Il vecchio palazzetto a Muggiò: chiuso da anni, cade a pezzi

Nuovo palazzetto di Muggiò

L’assessore: «Diamoci una mossa»

Sfogo dell’assessore allo Sport Marco Galli in commissione. «Tra burocrazia e carenza di personale i tempi sono lunghissimi»

I tempi della pubblica amministrazione sono lunghi, a volte lunghissimi. Non scopriamo l’acqua calda. Ma quando i fondi per realizzare un progetto importante ci sono e tutto resta bloccato - senza apparente spiegazione - può accadere che a sbottare non sia il cittadino o il consigliere di minoranza, bensì l’assessore che di quel tema si sta occupando.

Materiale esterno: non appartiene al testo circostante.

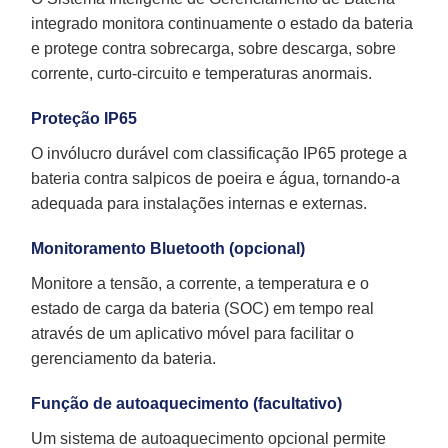
integrado monitora continuamente o estado da bateria
e protege contra sobrecarga, sobre descarga, sobre
corrente, curto-circuito e temperaturas anormais.
Proteção IP65
O invólucro durável com classificação IP65 protege a
bateria contra salpicos de poeira e água, tornando-a
adequada para instalações internas e externas.
Monitoramento Bluetooth (opcional)
Monitore a tensão, a corrente, a temperatura e o
estado de carga da bateria (SOC) em tempo real
através de um aplicativo móvel para facilitar o
gerenciamento da bateria.
Função de autoaquecimento (facultativo)
Um sistema de autoaquecimento opcional permite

E così il titolare della delega allo sport Marco Galli, dopo aver relazionato in commissione a Palazzo Cernezzi sulla situazione degli impianti sportivi in città si è sfogato. Al centro del suo ragionamento il progetto per realizzare un nuovo palazzetto a Muggiò, al posto di quello che cade a pezzi ed è chiuso ormai da anni: «C’è un finanziamento importante della Regione per realizzare l’intervento (in totale quasi 7 milioni di euro, per metà arrivati da Milano, ndr) eppure vedo che i mesi passano senza che si facciano passi avanti - ha detto Galli - Andando avanti così, nella migliore delle ipotesi la struttura sarà pronta nel 2022. Ne ho parlato con l’assessore ai Lavori pubblici Vincenzo Bella e mi ha detto che si concentrerà sulla questione appena possibile. Sono certo che lo farà, tuttavia mi preoccupa la lentezza della macchina amministrativa, tra burocrazia e carenza di personale nel settore tecnico. Finora nessuno ci ha “messo la testa” in modo serio, direi che è ora di darsi una mossa. Ancora non sappiamo chi dovrà fare il progetto definitivo (siamo fermi a uno studio di fattibilità ereditato dalla precedente amministrazione, ndr), se andrà affidato all’esterno oppure no». Almeno una buona notizia, comunque, è arrivata: «Entro un paio di giorni sarà risolta l’annosa questione del palazzo del ghiaccio a Casate, otterremo l’agibilità almeno per 99 spettatori».